What happens when you're not in control of your own story? What happens when you're reduced to an impression? Who is the photographer?  

Today I also learned that Jim Crow is not a who, but a how to. State by state, between 1877 and the mid-60s, laws were written to define the "race caste system". There's a Jim Crow Museum of Racist Memorabilia in Michigan, just north of Grand Rapids. Here are some more actual Jim Crow laws (and there are more through the link above):
  • A black male could not offer his hand (to shake hands) with a white male because it implied being socially equal. Obviously, a black male could not offer his hand or any other part of his body to a white woman, because he risked being accused of rape.
  • Blacks and whites were not supposed to eat together. If they did eat together, whites were to be served first, and some sort of partition was to be placed between them.
  • Under no circumstance was a black male to offer to light the cigarette of a white female -- that gesture implied intimacy.
  • Blacks were not allowed to show public affection toward one another in public, especially kissing, because it offended whites.
  • Jim Crow etiquette prescribed that blacks were introduced to whites, never whites to blacks. For example: "Mr. Peters (the white person), this is Charlie (the black person), that I spoke to you about."
  • Whites did not use courtesy titles of respect when referring to blacks, for example, Mr., Mrs., Miss., Sir, or Ma'am. Instead, blacks were called by their first names. Blacks had to use courtesy titles when referring to whites, and were not allowed to call them by their first names.
  • If a black person rode in a car driven by a white person, the black person sat in the back seat, or the back of a truck.
  • White motorists had the right-of-way at all intersections.

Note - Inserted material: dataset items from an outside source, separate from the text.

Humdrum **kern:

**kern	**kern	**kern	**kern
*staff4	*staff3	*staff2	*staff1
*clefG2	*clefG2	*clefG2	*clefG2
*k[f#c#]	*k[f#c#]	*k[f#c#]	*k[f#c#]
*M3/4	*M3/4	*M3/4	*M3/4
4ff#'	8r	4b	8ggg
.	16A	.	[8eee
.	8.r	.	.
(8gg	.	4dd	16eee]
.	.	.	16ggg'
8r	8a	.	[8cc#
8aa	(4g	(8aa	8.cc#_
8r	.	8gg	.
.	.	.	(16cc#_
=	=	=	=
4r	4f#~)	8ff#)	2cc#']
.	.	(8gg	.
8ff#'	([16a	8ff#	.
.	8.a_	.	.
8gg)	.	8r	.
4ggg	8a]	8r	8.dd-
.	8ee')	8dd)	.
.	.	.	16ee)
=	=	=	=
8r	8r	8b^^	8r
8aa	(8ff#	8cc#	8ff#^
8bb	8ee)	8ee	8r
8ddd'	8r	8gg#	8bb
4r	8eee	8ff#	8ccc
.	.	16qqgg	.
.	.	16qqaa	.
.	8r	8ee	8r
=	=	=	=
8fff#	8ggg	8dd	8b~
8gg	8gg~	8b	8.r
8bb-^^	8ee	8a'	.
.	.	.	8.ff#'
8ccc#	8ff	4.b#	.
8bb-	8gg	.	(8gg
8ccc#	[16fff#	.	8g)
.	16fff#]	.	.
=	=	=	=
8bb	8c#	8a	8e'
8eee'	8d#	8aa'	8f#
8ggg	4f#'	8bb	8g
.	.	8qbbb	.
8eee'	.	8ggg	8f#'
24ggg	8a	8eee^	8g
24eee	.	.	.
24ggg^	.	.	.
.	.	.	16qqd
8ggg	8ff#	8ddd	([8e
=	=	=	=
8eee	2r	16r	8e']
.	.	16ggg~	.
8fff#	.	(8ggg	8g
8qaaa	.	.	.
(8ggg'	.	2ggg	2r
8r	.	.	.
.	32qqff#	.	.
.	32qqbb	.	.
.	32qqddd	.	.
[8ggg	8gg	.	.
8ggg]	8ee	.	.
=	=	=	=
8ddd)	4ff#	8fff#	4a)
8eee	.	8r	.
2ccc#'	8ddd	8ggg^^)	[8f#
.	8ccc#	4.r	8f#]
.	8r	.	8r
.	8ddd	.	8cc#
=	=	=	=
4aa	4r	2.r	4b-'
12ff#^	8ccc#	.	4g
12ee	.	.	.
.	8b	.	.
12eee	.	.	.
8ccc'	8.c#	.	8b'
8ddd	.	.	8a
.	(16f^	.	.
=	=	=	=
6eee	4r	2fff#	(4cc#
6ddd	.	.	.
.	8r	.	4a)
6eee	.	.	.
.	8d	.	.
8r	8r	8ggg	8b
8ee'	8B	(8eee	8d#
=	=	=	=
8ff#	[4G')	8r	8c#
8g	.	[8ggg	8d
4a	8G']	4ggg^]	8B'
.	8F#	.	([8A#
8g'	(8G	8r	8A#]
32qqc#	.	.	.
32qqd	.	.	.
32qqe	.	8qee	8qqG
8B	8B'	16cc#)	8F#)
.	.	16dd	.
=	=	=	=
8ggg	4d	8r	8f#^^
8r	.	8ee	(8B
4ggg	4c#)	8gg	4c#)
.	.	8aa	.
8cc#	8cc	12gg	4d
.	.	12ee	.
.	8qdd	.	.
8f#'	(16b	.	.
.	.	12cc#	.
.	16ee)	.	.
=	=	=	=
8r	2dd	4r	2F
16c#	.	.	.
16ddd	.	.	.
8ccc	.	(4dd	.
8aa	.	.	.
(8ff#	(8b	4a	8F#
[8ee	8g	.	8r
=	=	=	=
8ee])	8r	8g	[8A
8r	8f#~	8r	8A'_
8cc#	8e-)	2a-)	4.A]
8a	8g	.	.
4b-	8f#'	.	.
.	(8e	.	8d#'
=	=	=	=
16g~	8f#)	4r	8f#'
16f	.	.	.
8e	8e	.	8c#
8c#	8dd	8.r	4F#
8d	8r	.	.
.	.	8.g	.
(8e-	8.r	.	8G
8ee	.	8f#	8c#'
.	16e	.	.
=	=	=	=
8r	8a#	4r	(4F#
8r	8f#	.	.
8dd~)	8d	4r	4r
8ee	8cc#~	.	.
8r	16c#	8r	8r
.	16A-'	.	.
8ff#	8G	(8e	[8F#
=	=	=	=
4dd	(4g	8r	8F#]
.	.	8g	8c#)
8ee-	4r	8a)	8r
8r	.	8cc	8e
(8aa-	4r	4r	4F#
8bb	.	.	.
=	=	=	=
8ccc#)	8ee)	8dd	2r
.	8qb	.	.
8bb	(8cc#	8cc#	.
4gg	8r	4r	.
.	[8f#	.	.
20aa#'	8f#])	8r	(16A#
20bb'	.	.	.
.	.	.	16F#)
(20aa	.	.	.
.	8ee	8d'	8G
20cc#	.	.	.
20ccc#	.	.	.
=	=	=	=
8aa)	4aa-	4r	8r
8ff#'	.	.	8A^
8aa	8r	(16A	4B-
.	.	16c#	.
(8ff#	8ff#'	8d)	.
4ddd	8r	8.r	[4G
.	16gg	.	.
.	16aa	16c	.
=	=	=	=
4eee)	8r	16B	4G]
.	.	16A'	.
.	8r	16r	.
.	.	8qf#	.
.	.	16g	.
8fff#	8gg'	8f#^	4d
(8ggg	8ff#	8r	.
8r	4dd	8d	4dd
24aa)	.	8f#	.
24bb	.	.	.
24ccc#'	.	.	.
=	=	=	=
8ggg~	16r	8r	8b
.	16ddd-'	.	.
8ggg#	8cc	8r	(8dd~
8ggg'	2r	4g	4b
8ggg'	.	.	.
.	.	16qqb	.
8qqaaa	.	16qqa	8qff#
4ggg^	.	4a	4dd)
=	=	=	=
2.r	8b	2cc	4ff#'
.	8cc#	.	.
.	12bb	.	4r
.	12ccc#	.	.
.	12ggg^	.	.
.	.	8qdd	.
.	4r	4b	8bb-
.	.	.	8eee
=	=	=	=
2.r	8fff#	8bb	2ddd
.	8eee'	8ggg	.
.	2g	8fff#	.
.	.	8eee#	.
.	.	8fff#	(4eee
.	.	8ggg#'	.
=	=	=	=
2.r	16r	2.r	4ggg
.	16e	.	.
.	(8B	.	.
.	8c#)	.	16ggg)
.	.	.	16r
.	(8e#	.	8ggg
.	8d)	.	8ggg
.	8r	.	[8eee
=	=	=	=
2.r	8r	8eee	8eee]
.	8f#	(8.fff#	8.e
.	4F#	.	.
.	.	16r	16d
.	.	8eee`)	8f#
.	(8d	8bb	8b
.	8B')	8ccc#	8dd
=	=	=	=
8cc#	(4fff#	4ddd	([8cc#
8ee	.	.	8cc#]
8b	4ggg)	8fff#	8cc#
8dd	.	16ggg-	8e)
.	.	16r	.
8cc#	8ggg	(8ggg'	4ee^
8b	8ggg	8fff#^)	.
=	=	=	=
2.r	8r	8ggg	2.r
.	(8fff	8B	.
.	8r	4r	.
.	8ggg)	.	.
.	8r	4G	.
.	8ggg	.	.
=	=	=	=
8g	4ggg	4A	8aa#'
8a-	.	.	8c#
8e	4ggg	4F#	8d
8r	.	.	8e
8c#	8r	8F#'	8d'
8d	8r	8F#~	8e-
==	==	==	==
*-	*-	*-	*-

These laws are about power and occupying space and forcing silence. I've never read them before. Imagine living under them your whole life.

I noticed too that Oprah had gathered people together to ask Where do we go from here? this week. She's been talking about racism since the 80s, and I knew I wanted to watch what she'd arranged. You can find the video on Facebook. She assembled a panel to discuss the question: Stacey Abrams, Bishop William J. Barber II, Charles M Blow, Mayor Keisha Lance Bottoms, Ava DuVernay, Jennifer Eberhardt, Nikole Hannah-Jones, Ibram X. Kendi, David Oyelowo, and Rashad Robinson. It is the first time I've seen a panel of eleven Black folks. It's the first time I've seen such a stellar panel of anyone.

Bad picture of the panel

The main things I noted were that police are at the bottom of the power chain; at the end of the leash. They're there to "protect property and control bodies". Charles Blow, who's an Op Ed writer at the New York Times explained that privilege is a seesaw: if you're up, someone else is down. And that yes, longer term answers to the question Where do we go from here? will have to be very specific and not impressionistic in the slightest, and will take us all a long time. 

The system we're in now is working as it was designed and is centuries old. I can hardly see it.